Analysts had expected quarterly losses of USD 409 million, making those reported on Wednesday worse then expected. The company could report profits for the entire year, thanks largely to reliably profitable offshore operations in Norway’s own North Sea, but they were down by 27.3 percent.

Opedal himself attributed the poor results to “market turmoil” throughout the year, adding hopefully that stronger cost control and “capital discipline” now help make the company “well-positioned for value creation and strong cash flow” this year and in the years to come.
In its own list of what characterized 2020, Equinor didn’t mention the uproar over US losses or the ministerial criticism and Parliamentary hearings that ensued. More hearings loom later this month. Some serious accidents and harsh criticism from Norwegian environmental authorities weren’t on the list either. Equinor itself preferred to highlight what it claims was “strong operational performance during extraordinary circumstanes, positive cash flow in a low-price environment” and plans to “strengthen financial resilience” and pursue a transition towards more emphasis on renewable energy.
See Equinor’s own report on its results here (exernal link).

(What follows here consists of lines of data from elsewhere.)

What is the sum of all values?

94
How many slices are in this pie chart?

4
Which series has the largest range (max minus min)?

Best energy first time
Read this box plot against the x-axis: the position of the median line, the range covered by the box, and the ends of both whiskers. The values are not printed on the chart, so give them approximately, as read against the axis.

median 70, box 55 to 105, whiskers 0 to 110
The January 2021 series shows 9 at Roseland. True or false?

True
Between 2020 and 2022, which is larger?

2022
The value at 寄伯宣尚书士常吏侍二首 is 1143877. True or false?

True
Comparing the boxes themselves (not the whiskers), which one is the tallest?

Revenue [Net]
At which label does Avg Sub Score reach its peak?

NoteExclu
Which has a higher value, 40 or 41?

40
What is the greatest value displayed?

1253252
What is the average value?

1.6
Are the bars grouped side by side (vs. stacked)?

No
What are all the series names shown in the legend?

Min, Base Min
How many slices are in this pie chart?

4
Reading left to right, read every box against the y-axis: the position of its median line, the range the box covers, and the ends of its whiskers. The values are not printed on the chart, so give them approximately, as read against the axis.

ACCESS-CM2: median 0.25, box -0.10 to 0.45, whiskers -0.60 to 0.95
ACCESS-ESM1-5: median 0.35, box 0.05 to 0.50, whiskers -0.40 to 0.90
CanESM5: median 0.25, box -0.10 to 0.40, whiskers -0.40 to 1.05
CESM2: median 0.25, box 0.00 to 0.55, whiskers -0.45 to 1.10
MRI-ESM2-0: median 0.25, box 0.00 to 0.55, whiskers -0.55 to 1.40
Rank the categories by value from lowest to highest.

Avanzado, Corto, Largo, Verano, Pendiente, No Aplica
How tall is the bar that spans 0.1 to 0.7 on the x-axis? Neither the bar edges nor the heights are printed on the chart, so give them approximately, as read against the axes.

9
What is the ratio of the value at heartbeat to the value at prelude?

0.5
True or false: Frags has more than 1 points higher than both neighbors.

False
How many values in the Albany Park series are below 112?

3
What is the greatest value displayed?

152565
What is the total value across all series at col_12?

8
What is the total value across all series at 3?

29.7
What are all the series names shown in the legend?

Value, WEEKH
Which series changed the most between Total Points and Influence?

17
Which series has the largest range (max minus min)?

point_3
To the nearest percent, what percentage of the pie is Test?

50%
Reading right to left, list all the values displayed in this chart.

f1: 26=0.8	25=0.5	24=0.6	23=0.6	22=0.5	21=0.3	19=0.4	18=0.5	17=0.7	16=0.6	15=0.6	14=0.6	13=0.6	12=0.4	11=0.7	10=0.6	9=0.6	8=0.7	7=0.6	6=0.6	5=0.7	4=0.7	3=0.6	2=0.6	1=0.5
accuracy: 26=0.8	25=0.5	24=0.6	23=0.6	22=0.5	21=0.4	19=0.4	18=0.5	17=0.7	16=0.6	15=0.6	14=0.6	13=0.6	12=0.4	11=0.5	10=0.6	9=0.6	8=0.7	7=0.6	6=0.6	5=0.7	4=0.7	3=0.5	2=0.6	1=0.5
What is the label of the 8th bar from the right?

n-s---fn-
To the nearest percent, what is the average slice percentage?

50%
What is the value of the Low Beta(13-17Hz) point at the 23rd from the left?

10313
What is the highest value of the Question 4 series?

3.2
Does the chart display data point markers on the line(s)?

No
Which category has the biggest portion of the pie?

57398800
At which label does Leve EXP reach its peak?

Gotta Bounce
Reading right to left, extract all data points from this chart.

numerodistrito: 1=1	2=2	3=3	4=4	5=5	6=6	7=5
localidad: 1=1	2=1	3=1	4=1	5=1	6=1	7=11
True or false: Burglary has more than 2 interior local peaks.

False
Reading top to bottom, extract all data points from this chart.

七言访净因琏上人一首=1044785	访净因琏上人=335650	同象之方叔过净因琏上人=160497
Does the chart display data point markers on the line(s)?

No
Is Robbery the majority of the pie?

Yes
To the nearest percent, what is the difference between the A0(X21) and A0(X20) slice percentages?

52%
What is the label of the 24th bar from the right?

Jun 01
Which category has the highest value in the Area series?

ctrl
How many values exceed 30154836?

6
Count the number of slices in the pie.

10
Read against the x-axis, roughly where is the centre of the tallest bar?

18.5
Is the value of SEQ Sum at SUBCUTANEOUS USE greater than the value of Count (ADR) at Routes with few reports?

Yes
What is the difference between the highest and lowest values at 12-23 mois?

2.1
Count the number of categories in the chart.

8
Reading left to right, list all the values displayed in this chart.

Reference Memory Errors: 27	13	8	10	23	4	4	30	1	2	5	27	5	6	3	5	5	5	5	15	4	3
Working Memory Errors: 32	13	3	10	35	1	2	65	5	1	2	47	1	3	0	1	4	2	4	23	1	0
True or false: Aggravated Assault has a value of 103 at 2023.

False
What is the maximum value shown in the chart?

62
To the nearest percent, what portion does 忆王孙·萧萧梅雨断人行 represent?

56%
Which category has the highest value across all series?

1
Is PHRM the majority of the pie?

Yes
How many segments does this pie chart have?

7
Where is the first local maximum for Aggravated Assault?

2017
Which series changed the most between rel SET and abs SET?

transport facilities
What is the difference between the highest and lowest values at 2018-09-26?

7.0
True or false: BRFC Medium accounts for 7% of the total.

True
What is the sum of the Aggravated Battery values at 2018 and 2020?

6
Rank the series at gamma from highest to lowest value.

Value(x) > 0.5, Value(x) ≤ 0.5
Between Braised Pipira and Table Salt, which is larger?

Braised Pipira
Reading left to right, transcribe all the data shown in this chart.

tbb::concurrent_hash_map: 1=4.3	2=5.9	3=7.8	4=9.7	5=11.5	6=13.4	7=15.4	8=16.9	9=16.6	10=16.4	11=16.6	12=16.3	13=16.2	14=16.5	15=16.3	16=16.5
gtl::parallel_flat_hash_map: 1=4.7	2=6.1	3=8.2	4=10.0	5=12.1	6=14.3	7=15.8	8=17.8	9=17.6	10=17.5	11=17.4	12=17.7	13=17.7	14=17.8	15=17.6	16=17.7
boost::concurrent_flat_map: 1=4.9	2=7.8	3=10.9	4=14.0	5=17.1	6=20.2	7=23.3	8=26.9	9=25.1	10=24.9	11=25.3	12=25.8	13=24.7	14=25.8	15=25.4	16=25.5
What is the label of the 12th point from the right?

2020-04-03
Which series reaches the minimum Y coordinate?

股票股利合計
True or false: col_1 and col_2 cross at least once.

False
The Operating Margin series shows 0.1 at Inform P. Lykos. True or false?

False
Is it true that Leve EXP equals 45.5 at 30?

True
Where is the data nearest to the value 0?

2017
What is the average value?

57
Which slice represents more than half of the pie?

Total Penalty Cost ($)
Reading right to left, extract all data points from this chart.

The company had announced earlier this week that it’s selling off its ownership stakes in the Bakken field in the US for USD 900 million. It was one of the major problems for Equinor in the US, and DN has reported earlier that the entire US portfolio is under evaluation. Equinor has also recently written off most of its investment in Tanzania, where it had hoped to develop offshore gas projects, while questions keep rising about operations in Angola and Brazil.
Now Equinor is under pressure, also from its own board, to rein in foreign investments, concentrate on profitable projects at home and get more serious about restructuring the company to make it more climate-friendly. That means more investment in renewable energy, where Equinor is already active in offshore wind projects. The company remains under criticism for oil exploration projects in the Arctic but has also made more oil strikes in the North Sea where infrastructure is already available and extraction costs lower.